The organization checked complaints filed against the German police from January 1992 to march 1995, and found that Berlin police officers were responsible for more than half of the cases of maltreatment.
The report, publicized Tuesday, said the organization was “concerned” by a growing number of “beating, stepping and other forms of violence” that had caused damaged teeth, bleeding and broken bones.
A group of police officers concerned about abuses welcomed the report, calling it “the tip of the iceberg.”
Further, foreigners who were subject to police mistreatment were prevented during their period of arraignment from contacting relatives, or to see a doctor, the report found. Police refused to accept complaints by the victims on their maltreatment.
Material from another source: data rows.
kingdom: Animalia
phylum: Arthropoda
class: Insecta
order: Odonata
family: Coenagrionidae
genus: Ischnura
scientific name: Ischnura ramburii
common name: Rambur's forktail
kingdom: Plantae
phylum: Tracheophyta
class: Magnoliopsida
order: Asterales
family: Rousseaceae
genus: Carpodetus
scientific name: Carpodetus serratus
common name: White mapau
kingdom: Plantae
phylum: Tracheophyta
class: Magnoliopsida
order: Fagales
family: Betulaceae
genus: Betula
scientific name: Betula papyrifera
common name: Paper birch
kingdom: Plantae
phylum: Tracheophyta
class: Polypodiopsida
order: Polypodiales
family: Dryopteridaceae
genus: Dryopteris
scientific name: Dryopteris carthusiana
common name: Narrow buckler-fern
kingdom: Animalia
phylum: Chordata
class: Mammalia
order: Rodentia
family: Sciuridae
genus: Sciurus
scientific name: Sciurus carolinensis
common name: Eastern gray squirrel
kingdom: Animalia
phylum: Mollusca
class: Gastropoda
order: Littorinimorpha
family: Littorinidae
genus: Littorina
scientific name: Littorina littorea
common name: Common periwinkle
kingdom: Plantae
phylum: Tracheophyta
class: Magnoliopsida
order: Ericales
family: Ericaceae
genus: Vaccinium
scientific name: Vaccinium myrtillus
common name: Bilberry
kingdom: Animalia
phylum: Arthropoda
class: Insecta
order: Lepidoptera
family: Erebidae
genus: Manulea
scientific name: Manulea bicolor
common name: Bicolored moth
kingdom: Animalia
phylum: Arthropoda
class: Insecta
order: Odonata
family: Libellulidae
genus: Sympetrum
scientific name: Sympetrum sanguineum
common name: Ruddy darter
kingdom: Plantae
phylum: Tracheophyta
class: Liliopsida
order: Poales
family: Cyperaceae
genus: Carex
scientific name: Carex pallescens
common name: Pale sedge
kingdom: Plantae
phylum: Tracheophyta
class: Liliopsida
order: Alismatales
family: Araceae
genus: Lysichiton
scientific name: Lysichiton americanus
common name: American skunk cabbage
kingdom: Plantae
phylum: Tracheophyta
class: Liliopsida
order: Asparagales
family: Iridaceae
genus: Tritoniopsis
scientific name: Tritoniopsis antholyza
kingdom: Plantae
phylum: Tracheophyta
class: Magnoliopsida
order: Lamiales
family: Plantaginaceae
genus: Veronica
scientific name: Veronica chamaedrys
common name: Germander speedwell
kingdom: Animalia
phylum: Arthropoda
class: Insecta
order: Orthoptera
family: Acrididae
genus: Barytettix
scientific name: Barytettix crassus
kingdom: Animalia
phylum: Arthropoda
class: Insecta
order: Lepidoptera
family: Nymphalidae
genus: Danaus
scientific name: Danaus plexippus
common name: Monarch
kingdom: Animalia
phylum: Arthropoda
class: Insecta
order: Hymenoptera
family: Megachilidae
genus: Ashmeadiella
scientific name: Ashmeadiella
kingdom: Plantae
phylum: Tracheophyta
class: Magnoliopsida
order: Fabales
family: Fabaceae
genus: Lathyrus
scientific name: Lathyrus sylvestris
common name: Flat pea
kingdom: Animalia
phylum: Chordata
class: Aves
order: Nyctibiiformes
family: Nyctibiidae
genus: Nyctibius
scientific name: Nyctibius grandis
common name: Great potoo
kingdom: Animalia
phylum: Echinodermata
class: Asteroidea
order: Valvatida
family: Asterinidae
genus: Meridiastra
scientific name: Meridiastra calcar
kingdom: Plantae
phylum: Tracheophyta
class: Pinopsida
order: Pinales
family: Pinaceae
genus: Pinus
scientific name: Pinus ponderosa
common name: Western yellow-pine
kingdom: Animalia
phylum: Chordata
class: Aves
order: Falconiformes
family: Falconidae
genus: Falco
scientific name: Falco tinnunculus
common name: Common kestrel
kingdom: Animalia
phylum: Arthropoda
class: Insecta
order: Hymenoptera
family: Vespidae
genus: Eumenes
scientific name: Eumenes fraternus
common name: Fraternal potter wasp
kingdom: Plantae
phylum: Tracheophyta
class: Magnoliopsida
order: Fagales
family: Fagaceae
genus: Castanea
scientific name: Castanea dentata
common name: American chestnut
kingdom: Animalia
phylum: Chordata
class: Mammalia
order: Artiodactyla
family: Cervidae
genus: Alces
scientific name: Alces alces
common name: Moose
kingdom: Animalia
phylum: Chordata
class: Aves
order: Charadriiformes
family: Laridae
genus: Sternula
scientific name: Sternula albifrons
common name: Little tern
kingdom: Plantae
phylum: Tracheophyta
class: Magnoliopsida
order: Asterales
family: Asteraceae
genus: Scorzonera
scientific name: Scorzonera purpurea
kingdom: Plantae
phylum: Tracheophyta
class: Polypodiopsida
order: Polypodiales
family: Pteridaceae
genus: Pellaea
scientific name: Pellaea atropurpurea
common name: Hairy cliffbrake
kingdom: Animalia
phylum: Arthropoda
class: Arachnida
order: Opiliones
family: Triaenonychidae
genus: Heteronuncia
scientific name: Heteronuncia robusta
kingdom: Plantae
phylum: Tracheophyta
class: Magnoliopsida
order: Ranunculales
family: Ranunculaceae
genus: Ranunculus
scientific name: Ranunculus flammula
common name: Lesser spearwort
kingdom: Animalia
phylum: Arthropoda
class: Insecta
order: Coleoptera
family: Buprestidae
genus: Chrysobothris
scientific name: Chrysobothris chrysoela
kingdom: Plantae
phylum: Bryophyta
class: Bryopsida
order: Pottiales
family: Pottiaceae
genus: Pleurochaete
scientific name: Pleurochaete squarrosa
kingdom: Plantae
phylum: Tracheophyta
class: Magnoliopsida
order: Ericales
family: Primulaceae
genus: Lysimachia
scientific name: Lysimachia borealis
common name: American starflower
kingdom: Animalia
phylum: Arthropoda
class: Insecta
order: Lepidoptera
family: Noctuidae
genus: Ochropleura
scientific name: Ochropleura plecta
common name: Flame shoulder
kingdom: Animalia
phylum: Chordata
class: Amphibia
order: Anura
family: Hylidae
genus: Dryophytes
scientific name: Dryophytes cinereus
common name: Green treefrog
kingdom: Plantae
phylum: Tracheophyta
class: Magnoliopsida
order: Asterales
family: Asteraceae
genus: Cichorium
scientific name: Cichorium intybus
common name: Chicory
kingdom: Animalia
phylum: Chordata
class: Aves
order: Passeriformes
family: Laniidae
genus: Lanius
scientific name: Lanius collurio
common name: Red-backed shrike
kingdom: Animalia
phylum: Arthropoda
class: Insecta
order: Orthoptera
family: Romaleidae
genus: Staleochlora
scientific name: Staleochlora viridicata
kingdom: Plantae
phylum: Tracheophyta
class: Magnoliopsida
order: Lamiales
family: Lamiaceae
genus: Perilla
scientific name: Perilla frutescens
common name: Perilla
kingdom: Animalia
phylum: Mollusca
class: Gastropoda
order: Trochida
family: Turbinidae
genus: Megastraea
In at least two cases, the injuries were so severe that the treatment amounted to torture, Amnesty said.
Even in cases in which official legal proceedings had been launched against police officers, only one in 20 ended with a sentence against the officer in question, according to the report.
“The identical testimonies and the regularity of the complaints led us to the consequence that it was not a matter of single events,” Michael Butler of the international secretariat of Amnesty International said at a news conference Tuesday in Bonn.
He said the findings were “particularly alarming” in the face of the growing number of anti-foreigner and racist incidents that have plagued Germany since its reunification in 1990.
“At a period when aliens living in Germany particularly need the protection of police,” Butler said in the report, they have been confronted instead with police officers’ fists, boots and clubs.